--- YOUR TASK ---
Repeat every record exactly, omitting the pictures.

--- RECORDS FOR THIS TASK ---
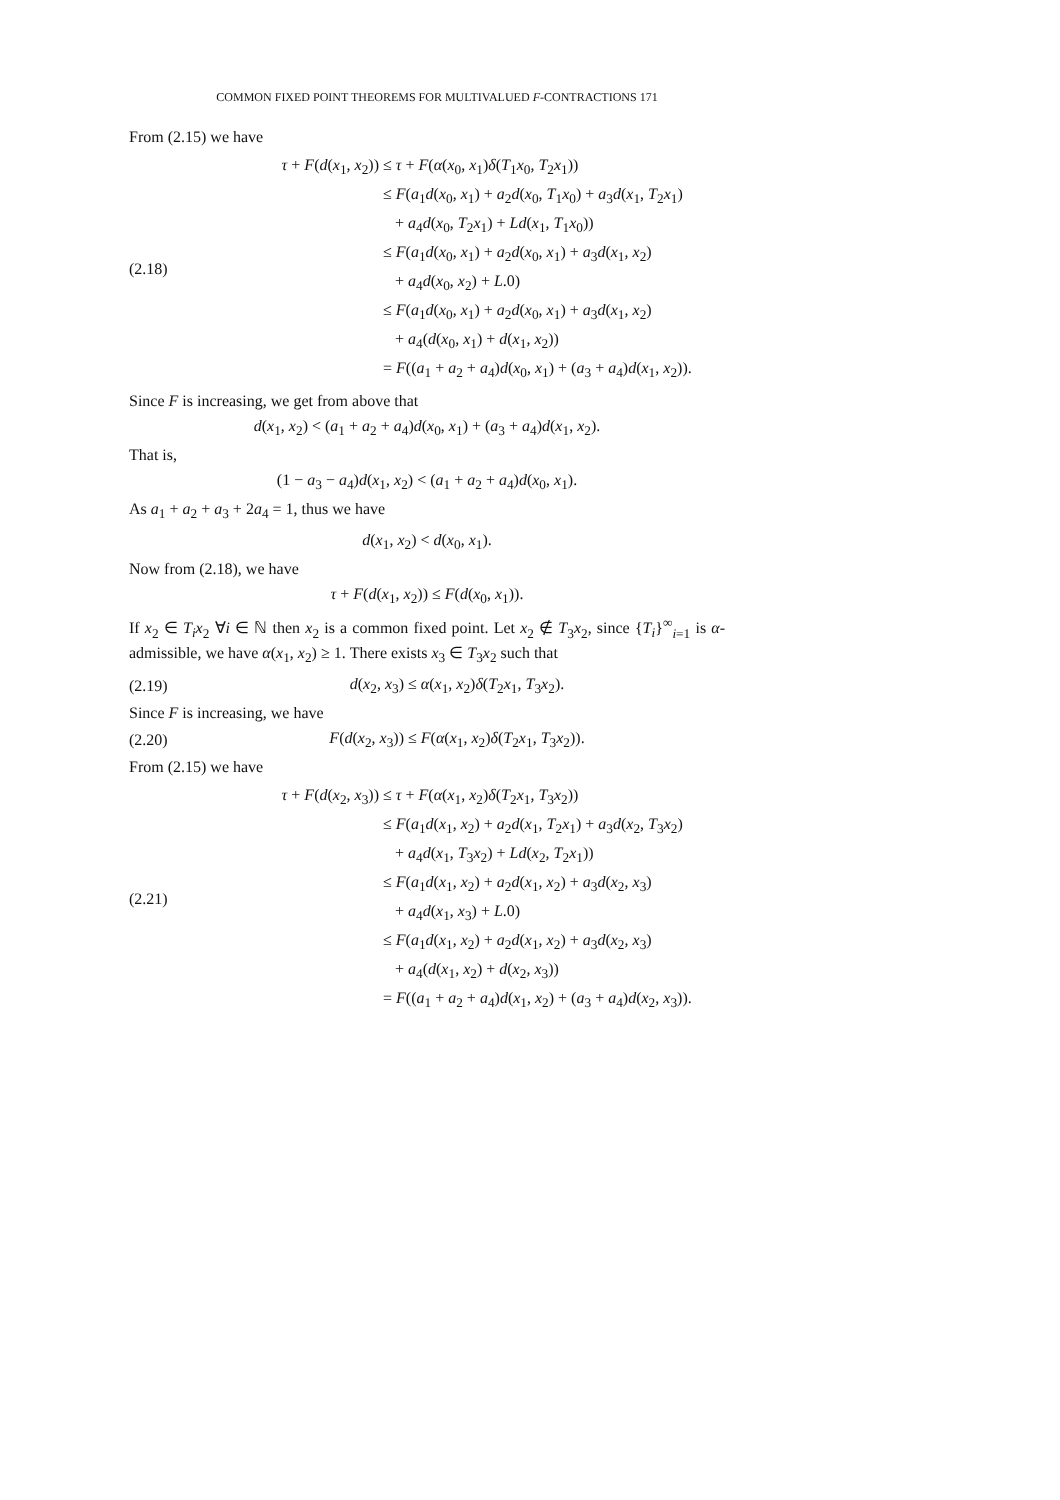COMMON FIXED POINT THEOREMS FOR MULTIVALUED F-CONTRACTIONS 171
From (2.15) we have
(2.18)
τ + F(d(x<sub>1</sub>, x<sub>2</sub>))
≤ τ + F(α(x<sub>0</sub>, x<sub>1</sub>)δ(T<sub>1</sub>x<sub>0</sub>, T<sub>2</sub>x<sub>1</sub>))
≤ F(a<sub>1</sub>d(x<sub>0</sub>, x<sub>1</sub>) + a<sub>2</sub>d(x<sub>0</sub>, T<sub>1</sub>x<sub>0</sub>) + a<sub>3</sub>d(x<sub>1</sub>, T<sub>2</sub>x<sub>1</sub>)
+ a<sub>4</sub>d(x<sub>0</sub>, T<sub>2</sub>x<sub>1</sub>) + Ld(x<sub>1</sub>, T<sub>1</sub>x<sub>0</sub>))
≤ F(a<sub>1</sub>d(x<sub>0</sub>, x<sub>1</sub>) + a<sub>2</sub>d(x<sub>0</sub>, x<sub>1</sub>) + a<sub>3</sub>d(x<sub>1</sub>, x<sub>2</sub>)
+ a<sub>4</sub>d(x<sub>0</sub>, x<sub>2</sub>) + L.0)
≤ F(a<sub>1</sub>d(x<sub>0</sub>, x<sub>1</sub>) + a<sub>2</sub>d(x<sub>0</sub>, x<sub>1</sub>) + a<sub>3</sub>d(x<sub>1</sub>, x<sub>2</sub>)
+ a<sub>4</sub>(d(x<sub>0</sub>, x<sub>1</sub>) + d(x<sub>1</sub>, x<sub>2</sub>))
= F((a<sub>1</sub> + a<sub>2</sub> + a<sub>4</sub>)d(x<sub>0</sub>, x<sub>1</sub>) + (a<sub>3</sub> + a<sub>4</sub>)d(x<sub>1</sub>, x<sub>2</sub>)).
Since F is increasing, we get from above that
d(x<sub>1</sub>, x<sub>2</sub>) < (a<sub>1</sub> + a<sub>2</sub> + a<sub>4</sub>)d(x<sub>0</sub>, x<sub>1</sub>) + (a<sub>3</sub> + a<sub>4</sub>)d(x<sub>1</sub>, x<sub>2</sub>).
That is,
(1 − a<sub>3</sub> − a<sub>4</sub>)d(x<sub>1</sub>, x<sub>2</sub>) < (a<sub>1</sub> + a<sub>2</sub> + a<sub>4</sub>)d(x<sub>0</sub>, x<sub>1</sub>).
As a<sub>1</sub> + a<sub>2</sub> + a<sub>3</sub> + 2a<sub>4</sub> = 1, thus we have
d(x<sub>1</sub>, x<sub>2</sub>) < d(x<sub>0</sub>, x<sub>1</sub>).
Now from (2.18), we have
τ + F(d(x<sub>1</sub>, x<sub>2</sub>)) ≤ F(d(x<sub>0</sub>, x<sub>1</sub>)).
If x<sub>2</sub> ∈ T<sub>i</sub>x<sub>2</sub> ∀i ∈ ℕ then x<sub>2</sub> is a common fixed point. Let x<sub>2</sub> ∉ T<sub>3</sub>x<sub>2</sub>, since {T<sub>i</sub>}<sup>∞</sup><sub>i=1</sub> is α-admissible, we have α(x<sub>1</sub>, x<sub>2</sub>) ≥ 1. There exists x<sub>3</sub> ∈ T<sub>3</sub>x<sub>2</sub> such that
(2.19)
d(x<sub>2</sub>, x<sub>3</sub>) ≤ α(x<sub>1</sub>, x<sub>2</sub>)δ(T<sub>2</sub>x<sub>1</sub>, T<sub>3</sub>x<sub>2</sub>).
Since F is increasing, we have
(2.20)
F(d(x<sub>2</sub>, x<sub>3</sub>)) ≤ F(α(x<sub>1</sub>, x<sub>2</sub>)δ(T<sub>2</sub>x<sub>1</sub>, T<sub>3</sub>x<sub>2</sub>)).
From (2.15) we have
(2.21)
τ + F(d(x<sub>2</sub>, x<sub>3</sub>))
≤ τ + F(α(x<sub>1</sub>, x<sub>2</sub>)δ(T<sub>2</sub>x<sub>1</sub>, T<sub>3</sub>x<sub>2</sub>))
≤ F(a<sub>1</sub>d(x<sub>1</sub>, x<sub>2</sub>) + a<sub>2</sub>d(x<sub>1</sub>, T<sub>2</sub>x<sub>1</sub>) + a<sub>3</sub>d(x<sub>2</sub>, T<sub>3</sub>x<sub>2</sub>)
+ a<sub>4</sub>d(x<sub>1</sub>, T<sub>3</sub>x<sub>2</sub>) + Ld(x<sub>2</sub>, T<sub>2</sub>x<sub>1</sub>))
≤ F(a<sub>1</sub>d(x<sub>1</sub>, x<sub>2</sub>) + a<sub>2</sub>d(x<sub>1</sub>, x<sub>2</sub>) + a<sub>3</sub>d(x<sub>2</sub>, x<sub>3</sub>)
+ a<sub>4</sub>d(x<sub>1</sub>, x<sub>3</sub>) + L.0)
≤ F(a<sub>1</sub>d(x<sub>1</sub>, x<sub>2</sub>) + a<sub>2</sub>d(x<sub>1</sub>, x<sub>2</sub>) + a<sub>3</sub>d(x<sub>2</sub>, x<sub>3</sub>)
+ a<sub>4</sub>(d(x<sub>1</sub>, x<sub>2</sub>) + d(x<sub>2</sub>, x<sub>3</sub>))
= F((a<sub>1</sub> + a<sub>2</sub> + a<sub>4</sub>)d(x<sub>1</sub>, x<sub>2</sub>) + (a<sub>3</sub> + a<sub>4</sub>)d(x<sub>2</sub>, x<sub>3</sub>)).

--- FINISHED TASK ---
COMMON FIXED POINT THEOREMS FOR MULTIVALUED F-CONTRACTIONS 171
From (2.15) we have
(2.18)
τ + F(d(x<sub>1</sub>, x<sub>2</sub>))
≤ τ + F(α(x<sub>0</sub>, x<sub>1</sub>)δ(T<sub>1</sub>x<sub>0</sub>, T<sub>2</sub>x<sub>1</sub>))
≤ F(a<sub>1</sub>d(x<sub>0</sub>, x<sub>1</sub>) + a<sub>2</sub>d(x<sub>0</sub>, T<sub>1</sub>x<sub>0</sub>) + a<sub>3</sub>d(x<sub>1</sub>, T<sub>2</sub>x<sub>1</sub>)
+ a<sub>4</sub>d(x<sub>0</sub>, T<sub>2</sub>x<sub>1</sub>) + Ld(x<sub>1</sub>, T<sub>1</sub>x<sub>0</sub>))
≤ F(a<sub>1</sub>d(x<sub>0</sub>, x<sub>1</sub>) + a<sub>2</sub>d(x<sub>0</sub>, x<sub>1</sub>) + a<sub>3</sub>d(x<sub>1</sub>, x<sub>2</sub>)
+ a<sub>4</sub>d(x<sub>0</sub>, x<sub>2</sub>) + L.0)
≤ F(a<sub>1</sub>d(x<sub>0</sub>, x<sub>1</sub>) + a<sub>2</sub>d(x<sub>0</sub>, x<sub>1</sub>) + a<sub>3</sub>d(x<sub>1</sub>, x<sub>2</sub>)
+ a<sub>4</sub>(d(x<sub>0</sub>, x<sub>1</sub>) + d(x<sub>1</sub>, x<sub>2</sub>))
= F((a<sub>1</sub> + a<sub>2</sub> + a<sub>4</sub>)d(x<sub>0</sub>, x<sub>1</sub>) + (a<sub>3</sub> + a<sub>4</sub>)d(x<sub>1</sub>, x<sub>2</sub>)).
Since F is increasing, we get from above that
d(x<sub>1</sub>, x<sub>2</sub>) < (a<sub>1</sub> + a<sub>2</sub> + a<sub>4</sub>)d(x<sub>0</sub>, x<sub>1</sub>) + (a<sub>3</sub> + a<sub>4</sub>)d(x<sub>1</sub>, x<sub>2</sub>).
That is,
(1 − a<sub>3</sub> − a<sub>4</sub>)d(x<sub>1</sub>, x<sub>2</sub>) < (a<sub>1</sub> + a<sub>2</sub> + a<sub>4</sub>)d(x<sub>0</sub>, x<sub>1</sub>).
As a<sub>1</sub> + a<sub>2</sub> + a<sub>3</sub> + 2a<sub>4</sub> = 1, thus we have
d(x<sub>1</sub>, x<sub>2</sub>) < d(x<sub>0</sub>, x<sub>1</sub>).
Now from (2.18), we have
τ + F(d(x<sub>1</sub>, x<sub>2</sub>)) ≤ F(d(x<sub>0</sub>, x<sub>1</sub>)).
If x<sub>2</sub> ∈ T<sub>i</sub>x<sub>2</sub> ∀i ∈ ℕ then x<sub>2</sub> is a common fixed point. Let x<sub>2</sub> ∉ T<sub>3</sub>x<sub>2</sub>, since {T<sub>i</sub>}<sup>∞</sup><sub>i=1</sub> is α-admissible, we have α(x<sub>1</sub>, x<sub>2</sub>) ≥ 1. There exists x<sub>3</sub> ∈ T<sub>3</sub>x<sub>2</sub> such that
(2.19)
d(x<sub>2</sub>, x<sub>3</sub>) ≤ α(x<sub>1</sub>, x<sub>2</sub>)δ(T<sub>2</sub>x<sub>1</sub>, T<sub>3</sub>x<sub>2</sub>).
Since F is increasing, we have
(2.20)
F(d(x<sub>2</sub>, x<sub>3</sub>)) ≤ F(α(x<sub>1</sub>, x<sub>2</sub>)δ(T<sub>2</sub>x<sub>1</sub>, T<sub>3</sub>x<sub>2</sub>)).
From (2.15) we have
(2.21)
τ + F(d(x<sub>2</sub>, x<sub>3</sub>))
≤ τ + F(α(x<sub>1</sub>, x<sub>2</sub>)δ(T<sub>2</sub>x<sub>1</sub>, T<sub>3</sub>x<sub>2</sub>))
≤ F(a<sub>1</sub>d(x<sub>1</sub>, x<sub>2</sub>) + a<sub>2</sub>d(x<sub>1</sub>, T<sub>2</sub>x<sub>1</sub>) + a<sub>3</sub>d(x<sub>2</sub>, T<sub>3</sub>x<sub>2</sub>)
+ a<sub>4</sub>d(x<sub>1</sub>, T<sub>3</sub>x<sub>2</sub>) + Ld(x<sub>2</sub>, T<sub>2</sub>x<sub>1</sub>))
≤ F(a<sub>1</sub>d(x<sub>1</sub>, x<sub>2</sub>) + a<sub>2</sub>d(x<sub>1</sub>, x<sub>2</sub>) + a<sub>3</sub>d(x<sub>2</sub>, x<sub>3</sub>)
+ a<sub>4</sub>d(x<sub>1</sub>, x<sub>3</sub>) + L.0)
≤ F(a<sub>1</sub>d(x<sub>1</sub>, x<sub>2</sub>) + a<sub>2</sub>d(x<sub>1</sub>, x<sub>2</sub>) + a<sub>3</sub>d(x<sub>2</sub>, x<sub>3</sub>)
+ a<sub>4</sub>(d(x<sub>1</sub>, x<sub>2</sub>) + d(x<sub>2</sub>, x<sub>3</sub>))
= F((a<sub>1</sub> + a<sub>2</sub> + a<sub>4</sub>)d(x<sub>1</sub>, x<sub>2</sub>) + (a<sub>3</sub> + a<sub>4</sub>)d(x<sub>2</sub>, x<sub>3</sub>)).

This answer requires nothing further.